My Time on Campus: Columbia University
The afternoon following my visit to Barnard, I went across the street to take a tour of the main campus of Columbia University. I did not spend enough time there to get more than some initial impressions. But I learned a few things that were worth of reporting and made a Pinterest page from photos taken by others.
If you saw the first two movies of the Spiderman trilogy with Tobey Maguire you have seen the Columbia University campus. Both Ghostbusters movies were also filmed there. The campus was also the site of the one of more famous protests of the 1960’s chronicled in James Simon Kunun’s The Strawberry Statement, which later became the basis for a movie that was not filmed at Columbia. Joni Mitchell’s The Circle Game was the theme song for the movie. Altogether, there have been 58 movies filmed on the Columbia University campus. There have also been 31 fictional Columbia alumni created for television. I have never done a head count of how many fictional alumni were created for colleges. But Columbia, being in New York, has to be in the top five.
Columbia is not noted as a “sports school.” However, it has produced two members of the Baseball Hall of Fame (Eddie Collins, who graduated, and Lou Gehrig, who did not) as well as one of the most successful quarterbacks in NFL history, Sid Luckman, who led the Chicago Bears to four NFL championships. Robert Kraft, owner of the New England Patriots is a Columbia alum. He will likely join Luckman in the Pro Football Hall of Fame. Today Columbia is known for its fencing program, one of the best in the U.S., as well as for losing football teams. This is not the Ivy you choose for school spirit. If you’re looking for that go to Dartmouth or Princeton.
What impressed me about Columbia besides the campus?
Academics remain “old school.” Everyone, regardless of their major, must complete a Core Curriculum of 62 credits including five courses that everyone must take, regardless of their major. These courses include Contemporary Civilization, Literature Humanities, Art Humanities, Music Humanities and Frontiers of Science. Every student must also complete two semesters of Phys Ed, a foreign language (though students can place out of it), University Writing (there’s some latitude in the reading courses that goes along with it), Global (Non-U.S.) Studies as well as three semesters of science. Students who want to write Core Reflections can become Core Scholars and receive a $200 stipend. None of these courses can be used towards fulfilling a requirement towards a major or minor. In addition, only undergraduate courses may be used to fulfill requirements for a Bachelor’s degree, and everyone has the same academic advisor over four years, regardless of their major.
Butler Library. It is one of the few college libraries open 24 hours a day, seven days a week. Only the New York Public Library’s main branch gives you a better image of what a library is supposed to look like.
The steps of Low Library.
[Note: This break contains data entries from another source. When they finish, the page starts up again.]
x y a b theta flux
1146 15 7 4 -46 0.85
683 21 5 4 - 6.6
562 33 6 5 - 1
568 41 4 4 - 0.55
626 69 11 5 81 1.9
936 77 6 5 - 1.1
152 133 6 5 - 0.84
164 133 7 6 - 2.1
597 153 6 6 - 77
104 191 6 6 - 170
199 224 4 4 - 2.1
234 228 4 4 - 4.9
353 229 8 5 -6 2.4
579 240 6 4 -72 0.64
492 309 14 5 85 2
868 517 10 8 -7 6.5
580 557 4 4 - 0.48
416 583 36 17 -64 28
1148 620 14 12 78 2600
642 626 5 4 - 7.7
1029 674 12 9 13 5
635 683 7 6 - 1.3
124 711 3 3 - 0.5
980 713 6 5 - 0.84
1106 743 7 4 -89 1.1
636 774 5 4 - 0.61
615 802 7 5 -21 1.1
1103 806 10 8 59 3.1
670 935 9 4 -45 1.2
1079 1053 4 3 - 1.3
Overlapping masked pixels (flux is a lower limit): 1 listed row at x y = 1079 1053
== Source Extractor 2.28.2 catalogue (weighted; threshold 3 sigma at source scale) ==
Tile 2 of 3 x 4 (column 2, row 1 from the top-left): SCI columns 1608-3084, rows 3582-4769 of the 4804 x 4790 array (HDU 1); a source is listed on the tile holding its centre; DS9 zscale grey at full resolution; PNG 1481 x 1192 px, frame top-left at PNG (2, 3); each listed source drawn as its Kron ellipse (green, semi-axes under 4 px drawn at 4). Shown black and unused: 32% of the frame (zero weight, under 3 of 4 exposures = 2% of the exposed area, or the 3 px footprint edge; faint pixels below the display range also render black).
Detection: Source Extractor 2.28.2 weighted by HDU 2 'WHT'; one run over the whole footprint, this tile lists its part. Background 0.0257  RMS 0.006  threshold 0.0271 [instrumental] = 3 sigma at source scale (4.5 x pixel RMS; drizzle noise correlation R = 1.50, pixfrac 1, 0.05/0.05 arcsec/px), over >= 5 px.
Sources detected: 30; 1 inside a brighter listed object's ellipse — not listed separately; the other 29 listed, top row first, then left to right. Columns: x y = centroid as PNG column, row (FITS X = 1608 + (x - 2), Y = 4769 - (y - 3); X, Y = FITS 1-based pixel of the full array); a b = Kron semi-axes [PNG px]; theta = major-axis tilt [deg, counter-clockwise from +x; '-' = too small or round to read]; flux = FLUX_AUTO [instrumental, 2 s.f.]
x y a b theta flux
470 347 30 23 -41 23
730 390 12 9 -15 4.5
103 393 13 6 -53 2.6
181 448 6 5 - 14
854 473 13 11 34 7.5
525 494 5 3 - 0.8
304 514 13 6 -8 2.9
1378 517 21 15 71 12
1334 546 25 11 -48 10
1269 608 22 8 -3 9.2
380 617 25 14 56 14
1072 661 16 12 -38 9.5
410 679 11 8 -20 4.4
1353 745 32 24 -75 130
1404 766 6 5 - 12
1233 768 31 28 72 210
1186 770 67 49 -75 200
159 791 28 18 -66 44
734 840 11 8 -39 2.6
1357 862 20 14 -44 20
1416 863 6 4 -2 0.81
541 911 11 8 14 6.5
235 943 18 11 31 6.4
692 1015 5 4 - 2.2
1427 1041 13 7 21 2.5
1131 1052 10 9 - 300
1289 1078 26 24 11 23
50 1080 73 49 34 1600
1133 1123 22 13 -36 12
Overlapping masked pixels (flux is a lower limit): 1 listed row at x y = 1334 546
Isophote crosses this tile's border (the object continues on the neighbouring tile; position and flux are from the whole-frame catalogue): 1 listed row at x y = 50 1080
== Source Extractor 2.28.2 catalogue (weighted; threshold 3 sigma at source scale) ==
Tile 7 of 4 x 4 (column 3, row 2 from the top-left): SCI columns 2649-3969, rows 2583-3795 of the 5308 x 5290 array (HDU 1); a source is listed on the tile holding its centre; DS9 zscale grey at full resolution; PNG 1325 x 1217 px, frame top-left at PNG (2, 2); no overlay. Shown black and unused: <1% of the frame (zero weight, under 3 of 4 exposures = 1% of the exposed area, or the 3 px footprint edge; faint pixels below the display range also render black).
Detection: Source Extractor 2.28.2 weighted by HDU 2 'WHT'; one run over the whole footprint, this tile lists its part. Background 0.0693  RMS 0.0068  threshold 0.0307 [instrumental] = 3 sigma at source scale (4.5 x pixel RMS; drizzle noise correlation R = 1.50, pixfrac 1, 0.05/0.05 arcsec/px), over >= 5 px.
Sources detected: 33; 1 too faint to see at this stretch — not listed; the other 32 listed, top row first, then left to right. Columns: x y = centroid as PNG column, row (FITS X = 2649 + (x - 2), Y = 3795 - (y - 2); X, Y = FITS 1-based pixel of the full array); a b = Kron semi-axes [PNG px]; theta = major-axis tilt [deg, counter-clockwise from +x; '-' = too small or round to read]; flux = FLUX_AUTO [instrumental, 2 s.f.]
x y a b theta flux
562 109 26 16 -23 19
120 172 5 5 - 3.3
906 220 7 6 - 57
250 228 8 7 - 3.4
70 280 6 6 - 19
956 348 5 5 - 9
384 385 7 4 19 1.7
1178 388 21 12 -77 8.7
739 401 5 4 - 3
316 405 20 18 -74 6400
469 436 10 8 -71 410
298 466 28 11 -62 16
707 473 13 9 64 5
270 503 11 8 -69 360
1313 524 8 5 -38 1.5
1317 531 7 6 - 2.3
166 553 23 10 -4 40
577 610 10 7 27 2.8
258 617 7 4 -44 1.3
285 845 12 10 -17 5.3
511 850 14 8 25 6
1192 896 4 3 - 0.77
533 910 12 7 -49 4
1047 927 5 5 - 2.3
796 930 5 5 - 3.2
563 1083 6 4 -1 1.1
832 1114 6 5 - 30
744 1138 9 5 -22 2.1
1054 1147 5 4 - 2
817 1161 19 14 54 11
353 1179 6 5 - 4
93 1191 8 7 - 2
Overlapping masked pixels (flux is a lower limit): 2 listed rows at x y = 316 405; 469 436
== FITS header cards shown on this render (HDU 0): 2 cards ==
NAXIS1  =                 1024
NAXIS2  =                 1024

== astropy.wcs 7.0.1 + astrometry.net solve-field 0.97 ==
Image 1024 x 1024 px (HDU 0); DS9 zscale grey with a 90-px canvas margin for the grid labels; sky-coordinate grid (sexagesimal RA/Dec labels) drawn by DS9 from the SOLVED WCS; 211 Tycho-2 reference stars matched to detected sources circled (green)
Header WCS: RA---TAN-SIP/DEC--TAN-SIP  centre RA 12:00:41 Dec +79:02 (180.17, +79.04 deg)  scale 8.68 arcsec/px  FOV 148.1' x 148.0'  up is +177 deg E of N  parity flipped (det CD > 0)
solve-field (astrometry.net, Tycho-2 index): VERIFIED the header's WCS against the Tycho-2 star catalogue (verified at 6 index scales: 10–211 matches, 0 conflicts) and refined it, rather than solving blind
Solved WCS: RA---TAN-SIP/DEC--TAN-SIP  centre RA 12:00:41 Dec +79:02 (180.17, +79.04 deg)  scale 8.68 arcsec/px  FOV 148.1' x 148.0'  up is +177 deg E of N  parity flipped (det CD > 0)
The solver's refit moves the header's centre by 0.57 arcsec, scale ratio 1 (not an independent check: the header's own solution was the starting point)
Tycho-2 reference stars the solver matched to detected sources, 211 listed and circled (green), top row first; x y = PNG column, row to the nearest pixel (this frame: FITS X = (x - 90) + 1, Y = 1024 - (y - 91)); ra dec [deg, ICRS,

I was fortunate to be on campus on a 50-degree day was amazed by how many people sit on the steps. The birds like them, too. The steps make the campus feel less crowded on 32 acres than it really is.
You can get a single room more easily than at most schools. About half of Columbia’s undergraduate housing options, corridor, suite or apartment-style living have single rooms. Despite Meadow Soprano sharing an off-campus apartment with her boyfriend on TV, over 90 percent of Columbia undergraduates live on campus. The university guarantees housing for four years. Makes me wonder why Meadow put up with the poor ventilation in her apartment.
Few Friday classes. Upper-class students are expected to use their Fridays for study or to work in an internship. However, no Ivy League school grants academic credit for internships, including Columbia.
Columbia appears to be a great school for an exceptionally well-rounded student who has no major academic weaknesses. While it is possible for excellent students to avoid or take easier courses in their weakest subjects at other schools, that is not possible at Columbia. Further, the Core courses required of every student have small enrollments. They are more like rigorous seminars at a liberal arts college where attendance is expected. If you absolutely hated the classics in subjects such as English Literature or Philosophy in high school, Columbia is not for you. If you want more flexibility in choosing your classes, its better to look elsewhere.
Columbia has one huge advantage over any other Ivy. It is located in New York City. True, Columbia students will compete against their peers from the other Ivies for the best internships and jobs in the Big Apple in the instances that the Ivy pedigree is important (which is not every time), and they will fare well. But it helps when you’re already there.
If you want a classical education to go with a liberal arts or engineering major and you’re anxious to tackle big city life, there is no better university in the U.S.to do both than Columbia.